Como proteger as crianças?
O pediatra Marcelo Iampolsky reforça que a melhor forma de proteger as crianças da hepatite misteriosa é mantendo os cuidados contra infecções virais e completando o esquema vacinal. “A vacina é a única forma de proteção e de diminuir a nossa suscetibilidade”, iniciou o médico. “Uso de máscaras, evitar aglomeração, higienização das mãos. Essas são as principais armas que nós temos. A possibilidade de liberar a CoronaVac para menores de cinco anos [pela Anvisa], se isso for possível, também viria em um momento muito propício, já que são essas crianças as mais afetadas”, concluiu. Da mesma forma, Melissa Valentini reforçou que imunizantes contra a hepatite A e B já fazem parte do calendário vacinal. “Criança doente também não vai para escola. Sempre que possível, higienize as mãos e os brinquedos também, são esses os cuidados que devemos ter.”

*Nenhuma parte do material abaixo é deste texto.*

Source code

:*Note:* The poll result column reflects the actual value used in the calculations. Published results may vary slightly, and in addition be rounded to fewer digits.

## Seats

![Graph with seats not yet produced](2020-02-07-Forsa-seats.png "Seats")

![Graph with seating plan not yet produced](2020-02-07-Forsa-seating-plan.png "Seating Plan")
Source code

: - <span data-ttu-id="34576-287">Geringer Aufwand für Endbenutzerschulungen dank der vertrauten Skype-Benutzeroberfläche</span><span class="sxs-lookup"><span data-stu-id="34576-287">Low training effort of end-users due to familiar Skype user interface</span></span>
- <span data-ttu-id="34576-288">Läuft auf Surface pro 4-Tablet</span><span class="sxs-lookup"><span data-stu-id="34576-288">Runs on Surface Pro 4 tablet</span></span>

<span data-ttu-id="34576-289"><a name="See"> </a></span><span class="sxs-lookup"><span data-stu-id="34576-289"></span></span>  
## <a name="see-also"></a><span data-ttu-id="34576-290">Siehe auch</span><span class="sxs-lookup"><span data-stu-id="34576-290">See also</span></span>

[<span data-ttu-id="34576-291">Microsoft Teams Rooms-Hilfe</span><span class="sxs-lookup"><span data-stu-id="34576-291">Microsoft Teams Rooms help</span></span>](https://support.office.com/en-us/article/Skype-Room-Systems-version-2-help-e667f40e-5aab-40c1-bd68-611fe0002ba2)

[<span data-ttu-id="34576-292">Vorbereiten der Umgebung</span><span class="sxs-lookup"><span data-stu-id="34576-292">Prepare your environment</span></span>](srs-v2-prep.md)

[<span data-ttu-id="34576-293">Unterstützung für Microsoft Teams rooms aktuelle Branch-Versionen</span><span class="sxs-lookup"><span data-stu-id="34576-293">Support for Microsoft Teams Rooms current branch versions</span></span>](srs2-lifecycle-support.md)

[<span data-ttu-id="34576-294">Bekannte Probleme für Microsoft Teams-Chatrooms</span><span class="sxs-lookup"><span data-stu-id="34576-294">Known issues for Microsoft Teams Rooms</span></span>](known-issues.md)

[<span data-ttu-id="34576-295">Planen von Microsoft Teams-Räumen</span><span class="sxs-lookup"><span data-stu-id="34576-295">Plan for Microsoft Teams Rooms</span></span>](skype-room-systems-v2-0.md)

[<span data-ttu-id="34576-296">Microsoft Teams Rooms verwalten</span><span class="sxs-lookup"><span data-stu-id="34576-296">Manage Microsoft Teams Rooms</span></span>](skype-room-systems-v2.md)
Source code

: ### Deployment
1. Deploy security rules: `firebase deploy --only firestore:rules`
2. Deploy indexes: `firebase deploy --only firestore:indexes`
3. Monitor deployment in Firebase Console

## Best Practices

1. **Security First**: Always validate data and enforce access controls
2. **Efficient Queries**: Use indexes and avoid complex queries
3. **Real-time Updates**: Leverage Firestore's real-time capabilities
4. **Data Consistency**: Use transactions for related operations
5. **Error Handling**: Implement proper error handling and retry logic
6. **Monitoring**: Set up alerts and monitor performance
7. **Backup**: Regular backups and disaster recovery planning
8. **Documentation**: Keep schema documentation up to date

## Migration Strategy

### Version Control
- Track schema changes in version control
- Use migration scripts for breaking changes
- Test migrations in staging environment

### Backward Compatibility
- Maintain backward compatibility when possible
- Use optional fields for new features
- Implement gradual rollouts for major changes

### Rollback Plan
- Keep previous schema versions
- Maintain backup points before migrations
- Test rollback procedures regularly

Hepatite misteriosa no Brasil
O Ministério da Saúde monitora a incidência de 29 casos suspeitos de hepatite aguda em crianças até a sexta-feira, 13. Segundo as secretarias estaduais, são dois registros da doença no Paraná, três em Pernambuco, quatro em Minas Gerais, seis no Rio de Janeiro e 14 em São Paulo. A Secretaria de Saúde paulista informou à Jovem Pan que seis pacientes estão internados e a pasta aguarda a conclusão de exames para diagnóstico do quadro hepático e, por isso, considera “precipitada a confirmação da doença no Estado”. No Rio de Janeiro, dos seis casos suspeitos, três são moradores da capital fluminense, um foi identificado em Niterói e um de Araruama, além de um bebê de 8 meses, morador de Maricá, que morreu, e a investigação também segue em andamento. “É importante que os pais e responsáveis fiquem atentos aos sintomas das crianças. Se houver qualquer suspeita, elas devem ser imediatamente levadas a um serviço de saúde para que possam ser diagnosticadas e tratadas”, afirmou o secretário de Estado de Saúde, Alexandre Chieppe. Ceará, Tocantins, Bahia, Rio Grande do Norte, Roraima, Distrito Federal, Pará, Rio Grande do Sul e Amazonas afirmaram à reportagem que não há casos suspeitos ou em investigação.